2024-06-27T10:55:35.643948091-05:00 2024/06/27 15:55:35 [debug] 48#0: *1303 [lua] client.lua:653: init(): [dns-client] badTtl = 1 s
2024-06-27T10:55:35.643950195-05:00 2024/06/27 15:55:35 [debug] 48#0: *1303 [lua] client.lua:655: init(): [dns-client] emptyTtl = 10 s
2024-06-27T10:55:36.764782956-05:00 2024/06/27 15:55:36 [notice] 48#0: *1300 [lua] warmup.lua:81: finished warming up DNS entries' into the cache (in 1121ms), context: ngx.timer

@chobits The ENV variable patch approach worked as evidenced above.

Cool! great to hear that the ENV method worked.

chobits commented 1 day ago

I'm closing this issue, feel free to reopen or left a comment if you still have the problem with this topic.

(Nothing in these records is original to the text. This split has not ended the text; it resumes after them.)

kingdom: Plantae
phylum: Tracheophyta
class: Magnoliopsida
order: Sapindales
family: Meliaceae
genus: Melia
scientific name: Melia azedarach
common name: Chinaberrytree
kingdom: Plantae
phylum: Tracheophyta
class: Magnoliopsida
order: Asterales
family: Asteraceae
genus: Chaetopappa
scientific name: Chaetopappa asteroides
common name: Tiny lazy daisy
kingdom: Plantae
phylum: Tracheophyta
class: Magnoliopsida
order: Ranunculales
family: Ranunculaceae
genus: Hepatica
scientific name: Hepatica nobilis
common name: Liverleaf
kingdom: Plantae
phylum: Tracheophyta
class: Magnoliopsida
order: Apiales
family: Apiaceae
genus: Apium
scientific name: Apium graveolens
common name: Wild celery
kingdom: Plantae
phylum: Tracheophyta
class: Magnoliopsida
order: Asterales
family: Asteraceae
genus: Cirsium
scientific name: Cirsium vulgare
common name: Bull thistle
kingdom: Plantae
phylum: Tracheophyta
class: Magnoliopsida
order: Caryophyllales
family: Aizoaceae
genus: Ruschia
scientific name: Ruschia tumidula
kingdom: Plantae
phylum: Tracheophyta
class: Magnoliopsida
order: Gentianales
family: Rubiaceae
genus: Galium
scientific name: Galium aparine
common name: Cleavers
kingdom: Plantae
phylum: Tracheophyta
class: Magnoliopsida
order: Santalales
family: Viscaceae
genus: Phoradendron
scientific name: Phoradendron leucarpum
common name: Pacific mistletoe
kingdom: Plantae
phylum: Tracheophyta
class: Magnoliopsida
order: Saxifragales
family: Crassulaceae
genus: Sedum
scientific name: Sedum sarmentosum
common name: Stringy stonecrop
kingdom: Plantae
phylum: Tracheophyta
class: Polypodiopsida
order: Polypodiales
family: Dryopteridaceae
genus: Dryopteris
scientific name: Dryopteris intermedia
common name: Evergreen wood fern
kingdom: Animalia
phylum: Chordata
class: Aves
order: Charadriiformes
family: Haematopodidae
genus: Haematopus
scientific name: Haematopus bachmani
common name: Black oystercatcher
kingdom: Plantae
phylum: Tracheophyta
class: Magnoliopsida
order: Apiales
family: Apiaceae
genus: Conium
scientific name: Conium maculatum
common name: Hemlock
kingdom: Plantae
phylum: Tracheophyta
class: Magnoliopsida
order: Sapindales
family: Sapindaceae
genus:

jeremyjpj0916 commented 1 day ago

@chobits Why would this be closed? Kong nginx workers do not respect the ENV variable settings mentioned in the conf ootb until Kong includes those ENV vars either in your default nginx template or in the conf itself?

https://github.com/Kong/kong/blob/3.7.1/kong.conf.default#L1496

chobits commented 1 day ago

@chobits Why would this be closed? Kong nginx workers do not respect the ENV variable settings mentioned in the conf ootb until Kong includes those ENV vars either in your default nginx template or in the conf itself?

I have filed an internal ticket to track this, currently I think we should modify the documentation to mention the ENV method. /KAG-4845

jeremyjpj0916 commented 1 day ago

@chobits ah gotcha, internal ticket and the option of updating documentation on how to achieve the settings seems reasonable too.